Australian pest pear/ sour prickly pear (Opuntia stricta) (Cactaceae)
The weed
Australian pest pear (Opuntia stricta) [
pdf] is a native of the south-eastern USA, Mexico and Cuba. It is a low, spreading shrub, approximately 1 m tall, with elliptic, blue-green, flattened stem segments (cladodes or leaf pads) that become narrower towards the base. Leaf pads are either spineless or have only a few spines, usually single, stout, straight, yellow spines restricted to the margin of the leaf pad. The glochids (short, fine bristles that occur in tufts on the areoles) are inconspicuous. Yellow flowers, approximately 5-6 cm across, give rise to dark-red or purple, pear-shaped fruits with a slender "neck". The fruits are spineless and smooth, except for a few areoles with a tuft of glochids. The fruit pulp is deep purple and has a very sour taste.

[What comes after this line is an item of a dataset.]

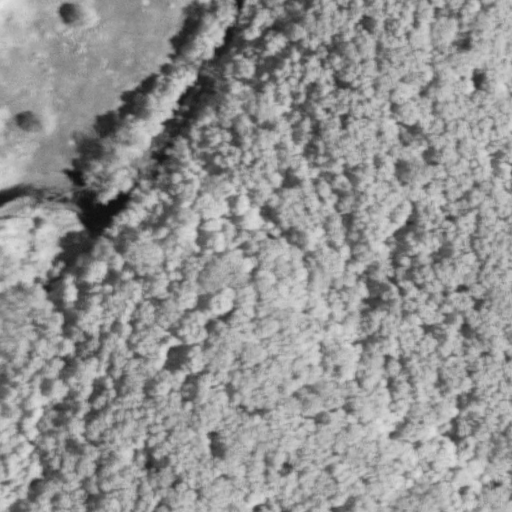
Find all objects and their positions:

A variety of this cactus, O. stricta var. dillenii, which occurs only in a few parts in KwaZulu-Natal, has 4-7 spines per areole. The spines also differ in being hard, curved, flattened and yellow to brown. The fruits are often curved.
Australian pest pear has probably spread from gardens and rockeries, and is now invading the savannah and grassland regions of all South African provinces. Wild animals (mainly baboons and elephants) that eat the ripe fruit, spread the seeds, but detached leaf pads will also readily root to form new plants.

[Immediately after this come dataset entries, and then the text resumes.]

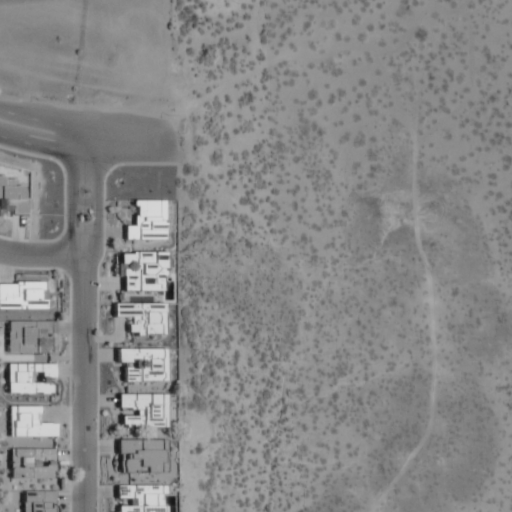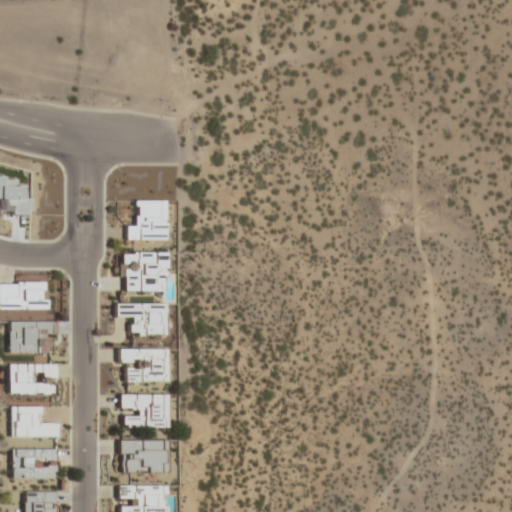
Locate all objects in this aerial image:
road: (85, 139)
building: (146, 221)
road: (41, 256)
building: (140, 271)
building: (22, 295)
building: (141, 318)
road: (83, 325)
building: (140, 364)
building: (29, 379)
building: (141, 410)
building: (27, 423)
building: (30, 463)
building: (139, 498)
building: (37, 501)
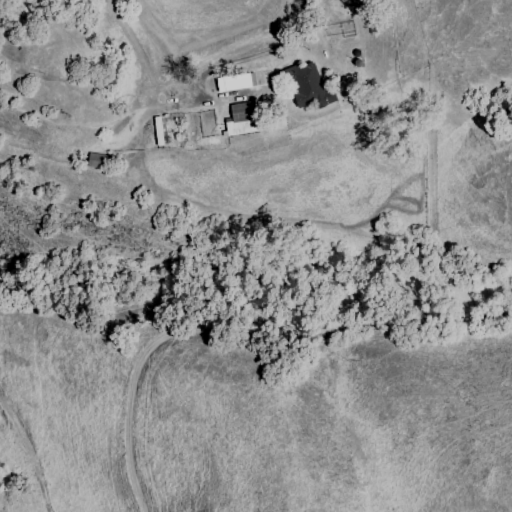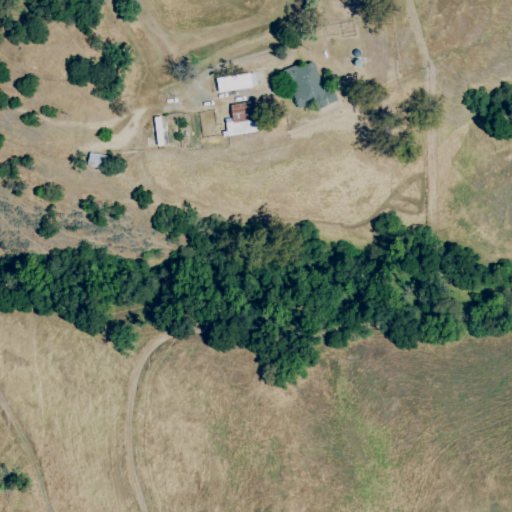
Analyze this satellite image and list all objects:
road: (307, 7)
building: (239, 81)
building: (307, 86)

This species is also problematic in several southern African countries, Ethiopia, Yemen and Saudi Arabia. It used to be regarded as Australia's worst ever weed, where it covered almost 24 million ha of Queensland and New South Wales, but has been brought under effective biological control.
Control
In terms of the Alien and Invasive Species Regulations (AIS), National Environmental Management: Biodiversity Act (Act No 10 of 2004), Australian pest pear has been declared a category 1b species. Land users therefore have to control it, or to remove and destroy it if possible. No trade or planting is allowed. Certain herbicides have been registered for use on this weed, but biological control is exceptionally effective and is the preferred control method. The biocontrol agents are the 'stricta' biotype of the cochineal insect Dactylopius opuntiae [
pdf] and the cactus moth Cactoblastis cactorum [
pdf]. Chemical control is only recommended for outlying, isolated cactus plants.